Morgan Stanley said fourth-quarter shareholder profit surged 60 percent as rising fees from retail brokerage offset the weak fixed-income trading results that have marred bank earnings.

The results indicate Morgan Stanley's strategy of diversifying its businesses to reduce its reliance on traditional investment banking operations may be paying off.

Morgan Stanley shares were up about 1 percent in premarket trading.

Earnings were boosted by a 68 percent jump in revenue at its asset management unit.

They're starting to look a little clever with these more stable revenue businesses, said Adrian Cronje, chief investment officer at Atlanta-based Balentine, a wealth management firm.

Still, excluding gains from the sale of Morgan Stanley's investment in China International Capital Corp, the bank's earnings missed analysts' expectations of 35 cents a share.

The second-largest U.S. investment bank said fourth-quarter shareholder profit was $600 million, or 41 cents a share, compared with $376 million, or 29 cents a share, a year earlier.

TRADING

The Morgan Stanley results are a mixed bag. There's some good news, but trading revenue is down. That's been a problem across Wall Street, said David Carter, chief investment officer at Lenox Advisors in New York.

Morgan Stanley suffered from the same trading malaise that hit JPMorgan Chase & Co, Goldman Sachs Group Inc and Citigroup Inc.
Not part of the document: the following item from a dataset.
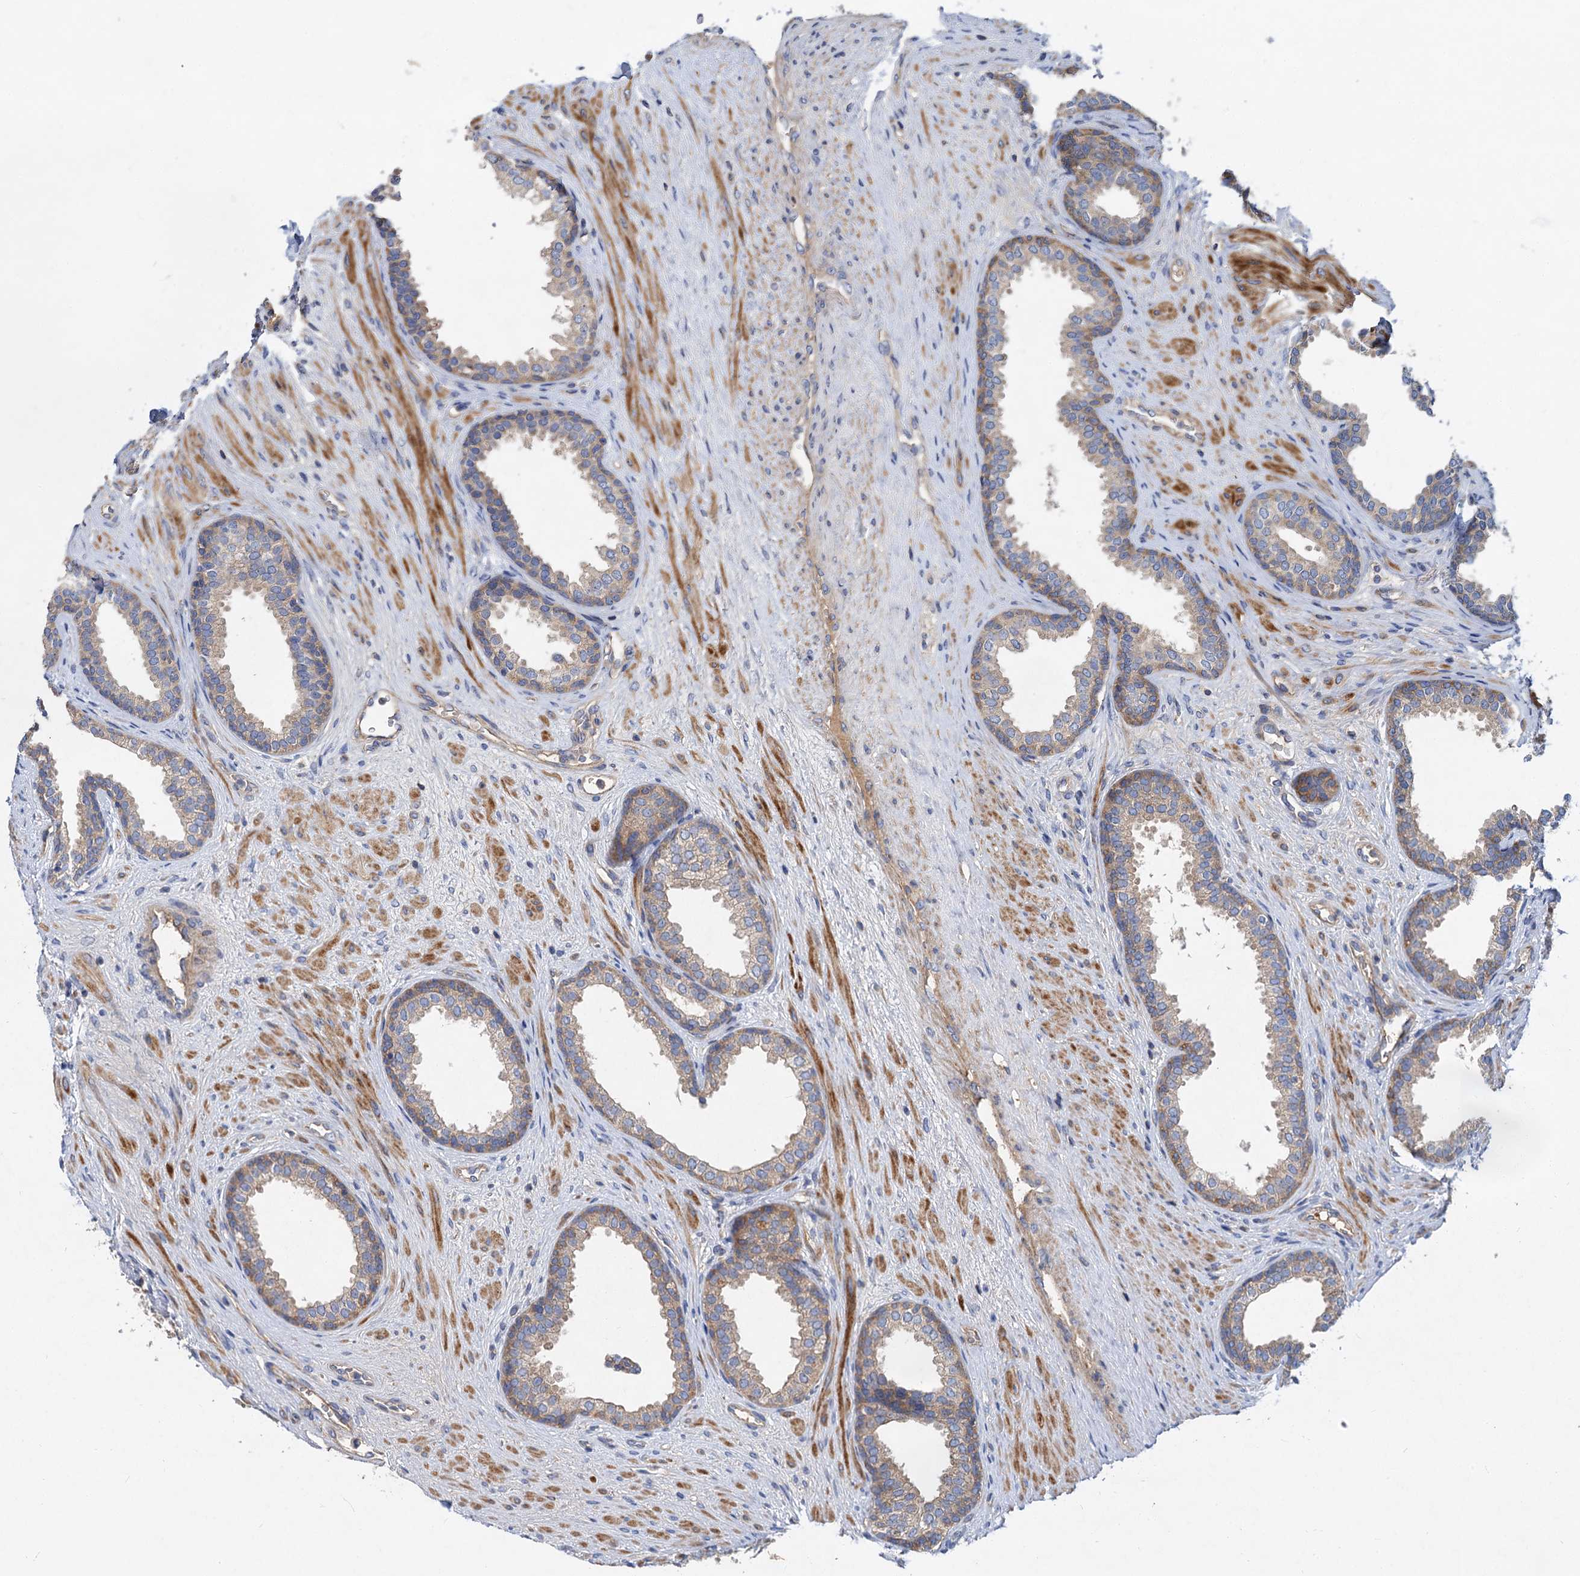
{"staining": {"intensity": "weak", "quantity": ">75%", "location": "cytoplasmic/membranous"}, "tissue": "prostate", "cell_type": "Glandular cells", "image_type": "normal", "snomed": [{"axis": "morphology", "description": "Normal tissue, NOS"}, {"axis": "topography", "description": "Prostate"}], "caption": "A low amount of weak cytoplasmic/membranous expression is present in approximately >75% of glandular cells in normal prostate.", "gene": "ALKBH7", "patient": {"sex": "male", "age": 76}}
Morgan Stanley's trading revenue fell 38 percent, and it lost money in fixed-income trading.

Morgan Stanley Smith Barney, the bank's retail brokerage joint venture with Citigroup, generated income for Morgan Stanley of $166 million, up from $29 million a year earlier. Morgan Stanley holds a 51 percent stake in the joint venture.

The bank earlier this month reorganized its management team, making changes in its retail brokerage unit and replacing Jack DiMaio, global head of fixed income sales and trading, with chief risk officer Kenneth deRegt.